Writing your first XDP program: from boilerplate to packet drop
April 8, 2026 · kernel notes · ebpf · xdp · networking
XDP (eXpress Data Path) is the Linux kernel’s mechanism for running BPF programs on packets the moment they arrive from the NIC, before the kernel network stack does anything with them. It’s the fastest place in Linux to make a per-packet decision.
People reach for XDP when they need DDoS mitigation, packet filtering, or load balancing at line rate. They reach for XDP wrong when they think it can replace netfilter, or when they need TCP-aware logic. XDP sees individual packets. It does not see flows.
Here’s a minimal program.
The simplest possible XDP program
#include <linux/bpf.h>
#include <bpf/bpf_helpers.h>
SEC("xdp")
int xdp_pass(struct xdp_md *ctx) {
return XDP_PASS;
}
char _license[] SEC("license") = "GPL";
This program does nothing. It sees every packet, returns XDP_PASS, and lets the packet continue up the stack. It compiles, loads, and attaches. If it doesn’t, your environment has a problem before you write real logic.
Adding a counter
The next obvious thing is counting packets. BPF maps are how you communicate between the BPF program (which runs in kernel context) and userspace.
struct {
__uint(type, BPF_MAP_TYPE_PERCPU_ARRAY);
__type(key, __u32);
__type(value, __u64);
__uint(max_entries, 1);
} pkt_count SEC(".maps");
SEC("xdp")
int xdp_count(struct xdp_md *ctx) {
__u32 key = 0;
__u64 *count = bpf_map_lookup_elem(&pkt_count, &key);
if (count) {
__sync_fetch_and_add(count, 1);
}
return XDP_PASS;
}
Two things to notice. First, this is a per-CPU array — each CPU gets its own counter, and userspace sums them. This avoids contention. Second, bpf_map_lookup_elem returns a pointer that may be NULL — the verifier will reject your program if you don’t check.
Adding conditional drop
Now drop packets from a specific source IP. This requires parsing Ethernet and IP headers, with bounds checking that satisfies the BPF verifier.
#include <linux/if_ether.h>
#include <linux/ip.h>
SEC("xdp")
int xdp_drop_ip(struct xdp_md *ctx) {
void *data_end = (void *)(long)ctx->data_end;
void *data = (void *)(long)ctx->data;
struct ethhdr *eth = data;
if ((void *)(eth + 1) > data_end) return XDP_PASS;
if (eth->h_proto != bpf_htons(ETH_P_IP)) return XDP_PASS;
struct iphdr *ip = (void *)(eth + 1);
if ((void *)(ip + 1) > data_end) return XDP_PASS;
// Drop traffic from 192.0.2.1
if (ip->saddr == bpf_htonl(0xC0000201)) {
return XDP_DROP;
}
return XDP_PASS;
}
Every pointer dereference must be preceded by a bounds check against data_end.
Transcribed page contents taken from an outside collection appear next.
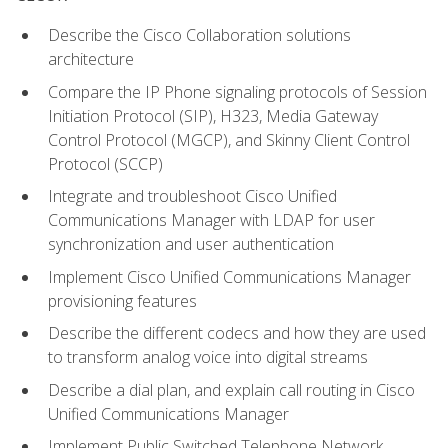
Describe the Cisco Collaboration solutions
architecture
Compare the IP Phone signaling protocols of Session
Initiation Protocol (SIP), H323, Media Gateway
Control Protocol (MGCP), and Skinny Client Control
Protocol (SCCP)
Integrate and troubleshoot Cisco Unified
Communications Manager with LDAP for user
synchronization and user authentication
Implement Cisco Unified Communications Manager
provisioning features
Describe the different codecs and how they are used
to transform analog voice into digital streams
Describe a dial plan, and explain call routing in Cisco
Unified Communications Manager
Implement Public Switched Telephone Network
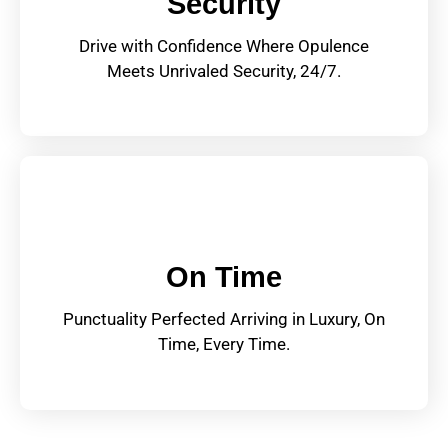
Security
Drive with Confidence Where Opulence
Meets Unrivaled Security, 24/7.
On Time
Punctuality Perfected Arriving in Luxury, On
Time, Every Time.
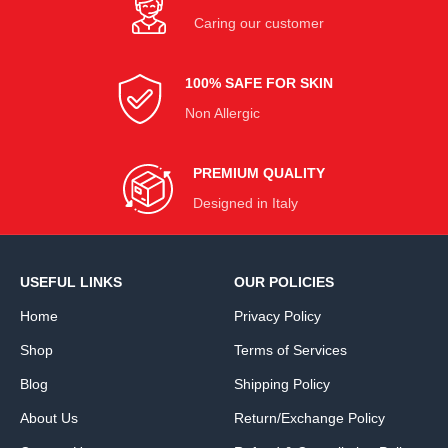
Caring our customer
100% SAFE FOR SKIN
Non Allergic
PREMIUM QUALITY
Designed in Italy
USEFUL LINKS
OUR POLICIES
Home
Privacy Policy
Shop
Terms of Services
Blog
Shipping Policy
About Us
Return/Exchange Policy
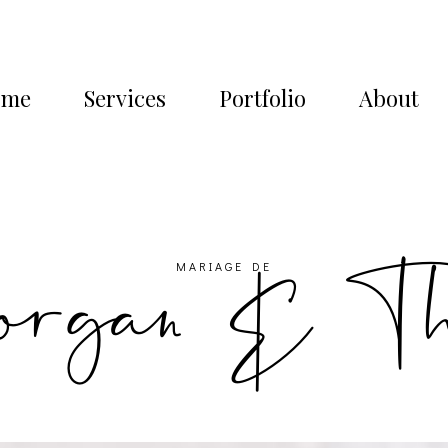
ome
Services
Portfolio
About
rgan & T
MARIAGE DE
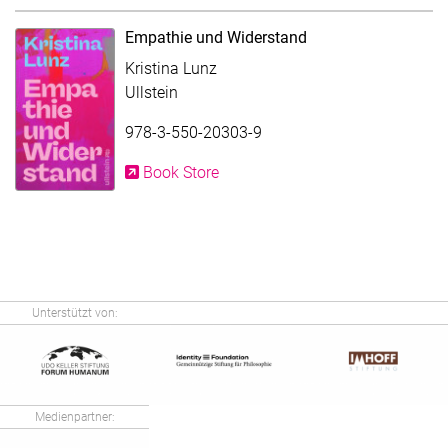
Empathie und Widerstand
Kristina Lunz
Ullstein
978-3-550-20303-9
Book Store
Unterstützt von:
Medienpartner:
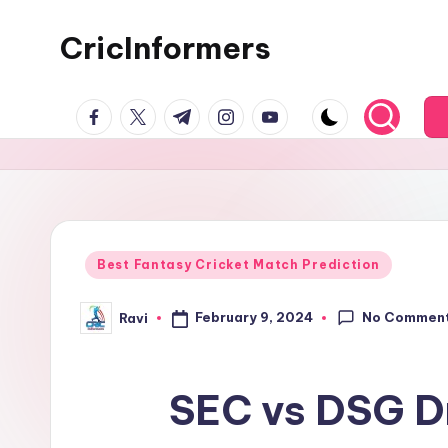
CricInformers
Best Fantasy Cricket Match Prediction
No Commen
February 9, 2024
Ravi
SEC vs DSG Dr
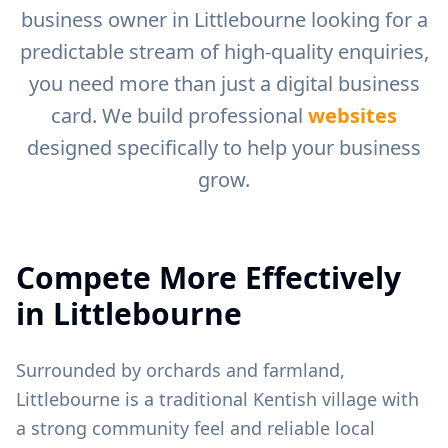
business owner in
Littlebourne
looking for a
predictable stream of high-quality enquiries,
you need more than just a digital business
card. We build professional
websites
designed specifically to help your business
grow.
Compete More Effectively
in
Littlebourne
Surrounded by orchards and farmland,
Littlebourne is a traditional Kentish village with
a strong community feel and reliable local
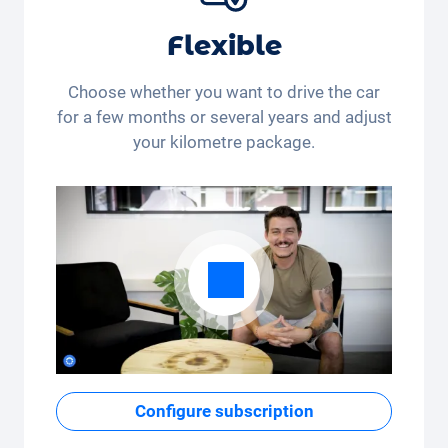
Flexible
Choose whether you want to drive the car
for a few months or several years and adjust
your kilometre package.
Configure subscription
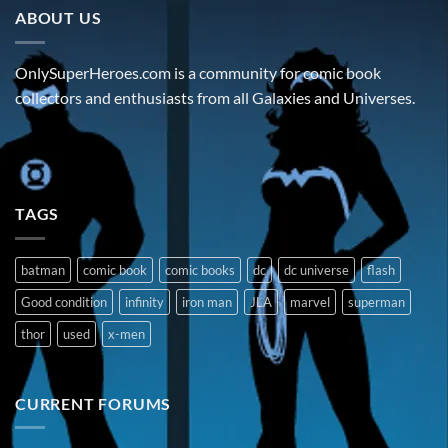
ABOUT US
OnlySuperHeroes.com is a community for comic book
collectors and enthusiasts from all Galaxies and Universes.
TAGS
batman
comic book
comic books
dc
dc universe
flash
Good condition
infinity
iron man
JLA
marvel
superman
thor
used
x-men
CURRENT FORUMS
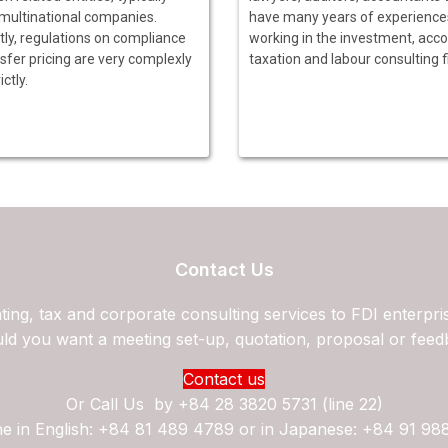
 multinational companies.
have many years of experience
tly, regulations on compliance
working in the investment, acco
sfer pricing are very complexly
taxation and labour consulting f
ictly.
Contact Us
ing, tax and corporate consulting services to FDI enterpri
ld you want a meeting set-up, quotation, proposal or feed
Contact us
Or Call Us by
+84 28 3820 5731 (line 22)
ne in English: +84 81 489 4789 or in Japanese: +84 91 98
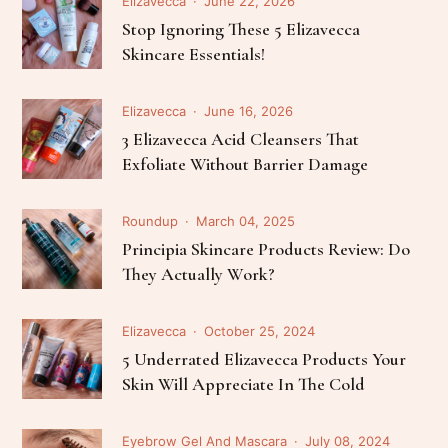
Elizavecca
June 22, 2026
Stop Ignoring These 5 Elizavecca
Skincare Essentials!
Elizavecca
June 16, 2026
3 Elizavecca Acid Cleansers That
Exfoliate Without Barrier Damage
Roundup
March 04, 2025
Principia Skincare Products Review: Do
They Actually Work?
Elizavecca
October 25, 2024
5 Underrated Elizavecca Products Your
Skin Will Appreciate In The Cold
Eyebrow Gel And Mascara
July 08, 2024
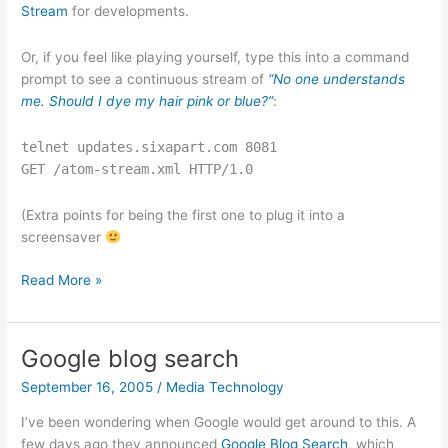
Stream
for developments.
Or, if you feel like playing yourself, type this into a command
prompt to see a continuous stream of
“No one understands
me. Should I dye my hair pink or blue?”
:
telnet updates.sixapart.com 8081
GET /atom-stream.xml HTTP/1.0
(Extra points for being the first one to plug it into a
screensaver
Fat
Read More »
Pings
and
Atom
Google blog search
Streams
September 16, 2005
/
Media Technology
I’ve been wondering when Google would get around to this. A
few days ago they announced
Google Blog Search
, which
The verifier walks every code path and rejects anything where it cannot prove safety. This is annoying when you start; it becomes second nature after a week.
What XDP can’t do
The kernel network stack hasn’t run yet when XDP fires. That means:
- No TCP state. You can’t write XDP that reasons about connections.
- No socket lookup at this layer. Use sockmap or tc-bpf for that.
- No conntrack visibility. Connection tracking is netfilter machinery.
- No fragmentation reassembly. You see fragments, not whole packets.
For per-packet filtering at line rate, XDP is excellent. For anything that requires session state, you want tc-bpf, kprobes, or kernel-level tracing. Choose your attach point based on what information you actually need.
Modes: native, generic, offloaded
XDP has three attach modes. Native runs the program in the NIC driver. Generic runs it in the kernel after a small detour through skb allocation — slower, but works on any interface. Offloaded runs the program on the NIC’s own processor, requires hardware support, and is rare outside specific Mellanox/NVIDIA setups.
In a Kind cluster or local Docker, you’ll always be in generic mode. Performance there proves nothing — it proves the program logic works. Production performance claims require native mode on real hardware.
The first time you see XDP_DROP eliminate a packet without involving the kernel stack at all, the appeal becomes obvious. The second time you wrestle the verifier into accepting a loop, the cost becomes obvious. Both are real.